JT: You know, I wasn't part of the JACL at the time, but I know there were calls being made. I know Wakabayashi was calling the key people. I made one call -- or I didn't make a call -- my daughter had, her best friend's father was a personal friend of Ronald Reagan's. He worked with Reagan on his first campaign, and he told me that he and his wife, we were having coffee in their kitchen once, and they said, "Well, when Ronnie comes through, as governor, comes through the Bay Area, he sometimes stays here." And so I knew -- and this was early, before they knew I was even involved with this other stuff, and it was some time later that the wife, Sybil, said to me, "We just saw you on television. What is this thing you're working on?" And another time when I was there, we talked at length about what was happening. So the husband would ask me -- I'd see him around the county, and he would always ask me how is it going, what's happening with it. And at one point I contacted him and said, "The word's going around that Reagan's not going to sign the bill. Can you find out?" This is at the very early part of when I found out that there was some question about it. So I asked him if he could call the President. He's one of the only people I knew who had access to the Oval Office. Access in the sense that he would leave a message and Reagan might call him, return the call. About two months later, we ran into each other at the market and he said, "I don't know what you're talking about, because the President's going to sign the bill," and he suspected it was the staff that was objecting.
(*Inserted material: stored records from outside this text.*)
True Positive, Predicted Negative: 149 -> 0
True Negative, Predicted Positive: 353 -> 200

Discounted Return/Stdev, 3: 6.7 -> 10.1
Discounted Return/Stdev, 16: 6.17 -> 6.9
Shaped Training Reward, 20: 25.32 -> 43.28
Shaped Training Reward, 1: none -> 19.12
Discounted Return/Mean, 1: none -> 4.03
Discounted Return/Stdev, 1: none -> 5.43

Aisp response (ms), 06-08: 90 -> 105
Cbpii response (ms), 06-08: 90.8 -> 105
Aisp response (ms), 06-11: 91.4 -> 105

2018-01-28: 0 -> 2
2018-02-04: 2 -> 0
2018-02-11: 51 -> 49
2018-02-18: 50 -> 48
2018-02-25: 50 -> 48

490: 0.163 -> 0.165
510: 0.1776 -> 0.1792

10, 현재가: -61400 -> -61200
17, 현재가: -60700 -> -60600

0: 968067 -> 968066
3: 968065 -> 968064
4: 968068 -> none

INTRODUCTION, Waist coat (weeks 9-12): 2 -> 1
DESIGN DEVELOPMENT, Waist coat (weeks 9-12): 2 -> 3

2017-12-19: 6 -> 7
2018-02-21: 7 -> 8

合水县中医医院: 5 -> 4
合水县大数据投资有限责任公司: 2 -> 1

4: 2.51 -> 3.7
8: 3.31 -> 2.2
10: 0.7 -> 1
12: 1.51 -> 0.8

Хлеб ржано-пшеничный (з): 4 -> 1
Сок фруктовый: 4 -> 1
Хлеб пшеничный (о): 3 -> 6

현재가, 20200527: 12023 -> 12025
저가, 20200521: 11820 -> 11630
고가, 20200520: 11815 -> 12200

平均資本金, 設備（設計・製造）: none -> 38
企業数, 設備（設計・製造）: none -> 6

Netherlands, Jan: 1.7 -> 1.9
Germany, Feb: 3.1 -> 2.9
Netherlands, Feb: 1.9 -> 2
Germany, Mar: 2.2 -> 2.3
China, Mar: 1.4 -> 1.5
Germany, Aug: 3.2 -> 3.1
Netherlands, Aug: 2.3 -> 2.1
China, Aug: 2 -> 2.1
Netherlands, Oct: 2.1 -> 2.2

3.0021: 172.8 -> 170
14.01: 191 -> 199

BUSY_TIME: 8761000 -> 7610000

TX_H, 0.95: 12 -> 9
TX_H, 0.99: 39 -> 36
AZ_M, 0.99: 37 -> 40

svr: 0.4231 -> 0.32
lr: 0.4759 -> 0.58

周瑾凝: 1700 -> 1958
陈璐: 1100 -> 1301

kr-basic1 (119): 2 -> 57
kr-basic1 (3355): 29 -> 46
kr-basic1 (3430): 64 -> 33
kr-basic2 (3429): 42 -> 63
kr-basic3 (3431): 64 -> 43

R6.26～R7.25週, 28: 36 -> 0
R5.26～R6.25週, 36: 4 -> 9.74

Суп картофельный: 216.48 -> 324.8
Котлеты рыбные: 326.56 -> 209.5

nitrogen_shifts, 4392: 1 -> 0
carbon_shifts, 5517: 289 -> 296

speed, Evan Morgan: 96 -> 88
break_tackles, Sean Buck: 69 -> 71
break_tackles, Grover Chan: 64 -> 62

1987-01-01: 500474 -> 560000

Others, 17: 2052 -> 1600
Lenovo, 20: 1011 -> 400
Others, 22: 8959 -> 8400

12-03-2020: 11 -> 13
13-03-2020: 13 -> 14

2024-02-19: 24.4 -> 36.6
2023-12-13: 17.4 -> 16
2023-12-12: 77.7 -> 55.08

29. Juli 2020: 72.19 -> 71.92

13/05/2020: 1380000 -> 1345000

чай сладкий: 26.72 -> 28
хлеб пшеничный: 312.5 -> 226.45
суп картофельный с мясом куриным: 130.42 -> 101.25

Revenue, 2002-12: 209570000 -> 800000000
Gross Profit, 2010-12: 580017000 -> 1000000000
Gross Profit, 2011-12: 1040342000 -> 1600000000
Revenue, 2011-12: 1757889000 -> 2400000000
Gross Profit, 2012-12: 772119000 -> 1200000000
And we find out from Jack Svahn's book, memoir, that it was OMB for financial reasons, and for some reason, the foreign relations people in the White House. And you know, the same thing about, we're connected to Japan, and Japan's doing all this crazy stuff.

TI: Well, another little piece, so Frank talked to Jack Svahn, and Jack said he had just happened to be talking to, and he called John Bolton, the current national security, so he was in DOJ at the same time, and they actually talked about this. And yeah, DOJ was against it, too, according to Bolton. So again, yeah, there was a lot of internal White House discussion about this, but I guess Jack Svahn was a strong champion for it.

JT: Yeah, and his voice was important on this one, because after all, he was the Director of Domestic Policy, as the advisor to the President.

TI: And had known Reagan for, like, twenty years, I mean, he was very close to him, and had a pretty good sense that, as you said, he would do the right thing.

JT: To me that was stunning when I read it in the memoir.